Posted by: helene | Nov 06, 2011 at 04:15 PM
(I'm finishing my comment here)
In spite of this I would not recommend it to people. I would just say it works with me, with us, we are happy this way.
But you have to really want this kind of crazy life( it does not mean I am crazy or masochistic ahah)
but to really enjoy this you have to love babies and to be willing to give them your time, to be devoted to them.
I really believe that when you did not want this and it happens to you ,you can feel pretty bad because the diapers one after the other and again...and the crying one after the other if not together, this can drive you insane!
I also think that the moms of bunch who never screams or get mad at their kids are really the most patience person on Earth and get my kudos, because I do scream at times and lose my temper when my DD makes fusses.
It does not mean I regret, it means I am human and can blow a fuse now and then ;)
I still need time to better organise myself to have more time for me to play, blog etc but for now DD is 20 months and her brother is 3 months, we are getting a good rythme.

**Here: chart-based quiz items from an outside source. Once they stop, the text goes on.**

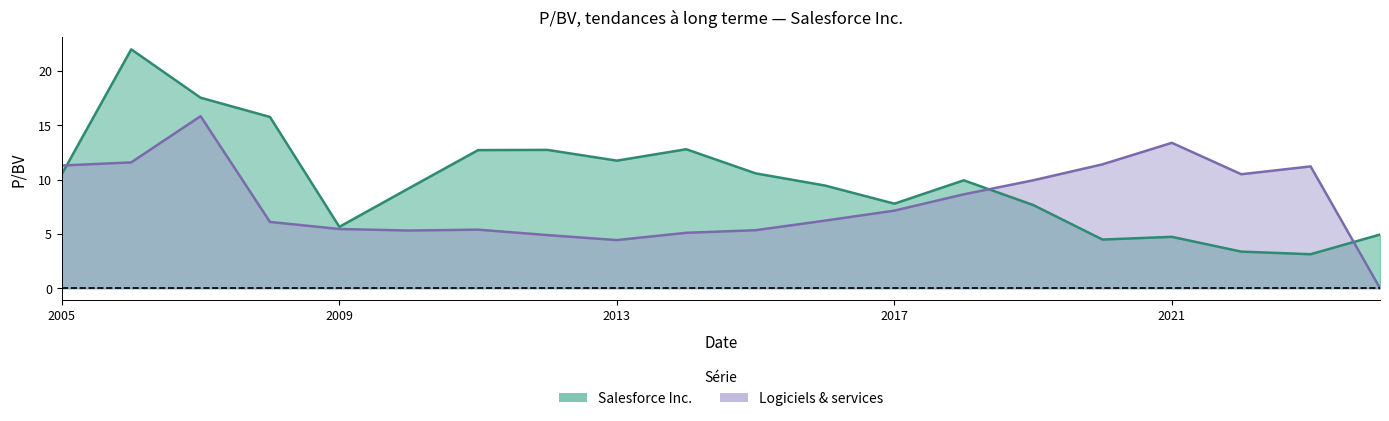

Is it true that Salesforce Inc. equals 3.7 at 2018-03-09?

False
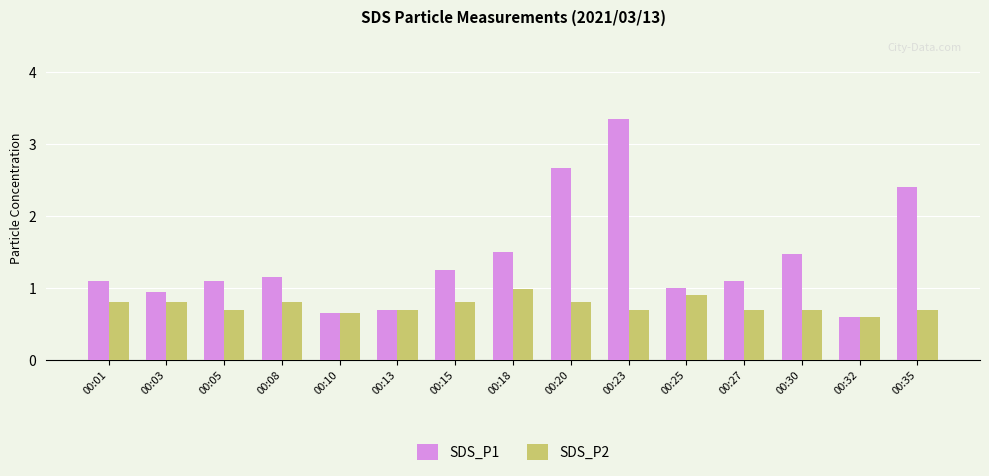

What is the average value of the SDS_P2 series?

0.8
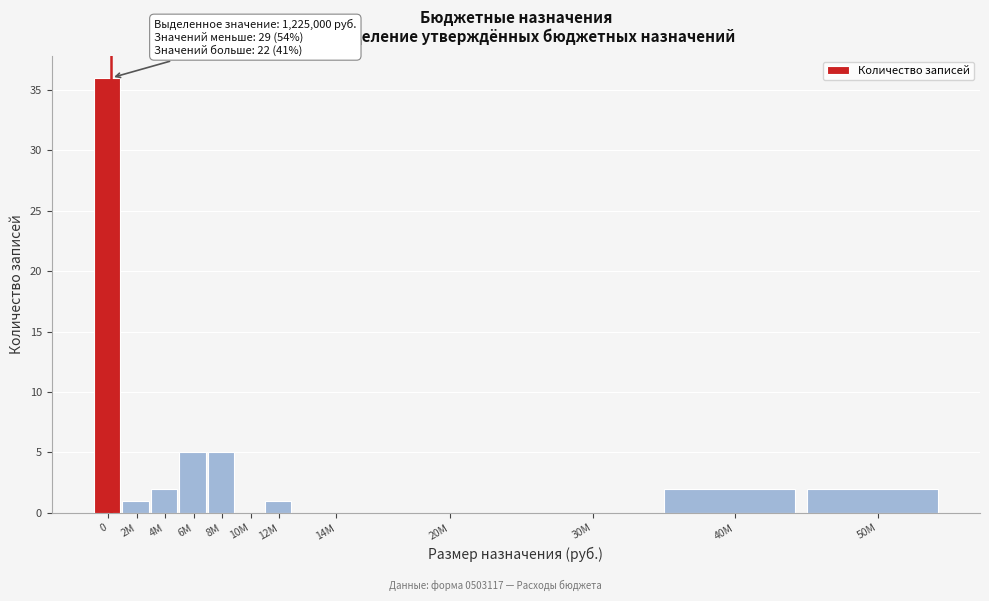

Reading right to left, what are all the values shown in this chart?

50М=2	40М=2	30М=0	20М=0	14М=0	12М=1	10М=0	8М=5	6М=5	4М=2	2М=1	0=36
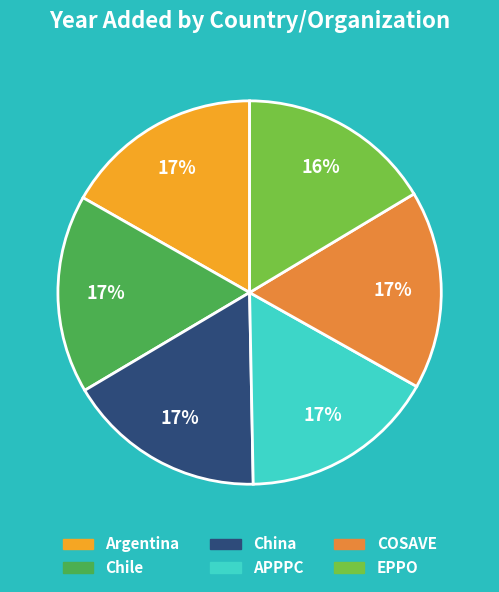

To the nearest percent, what percentage of the pie is Argentina?

17%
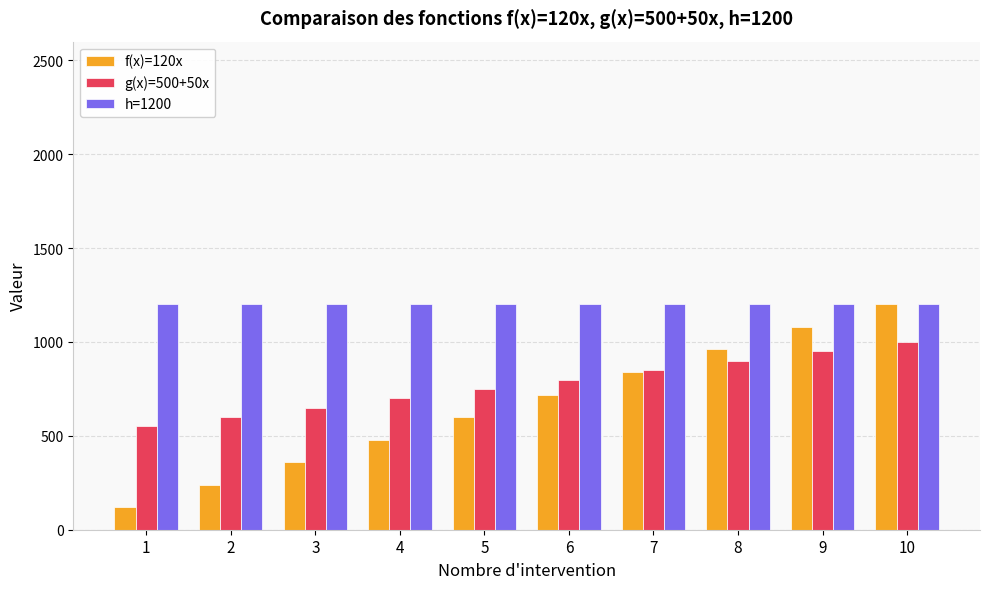

What is the difference between the g(x)=500+50x values at 5 and 3?

100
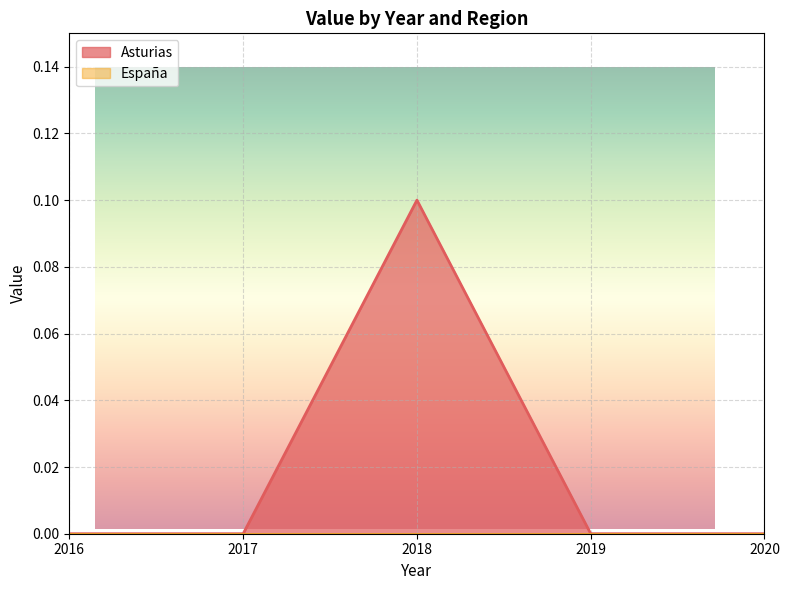

True or false: there are more than 1 points higher than both neighbors.

False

I am lucky because DS is much easier than DD at the same age, he does not cry much and he's not as needy as she was but it does not mean I don't enjoy my tons of cuddles and snuggles ;)
I savour this time!I love to see my baby grow!
I remember a thing that helped me the first weeks( because on top of that we moved during that time right after my DS birth)to have a good sense of humour and to laugh about things to keep being brave ^_^ it helped a lot so thank you very much for this really great blog!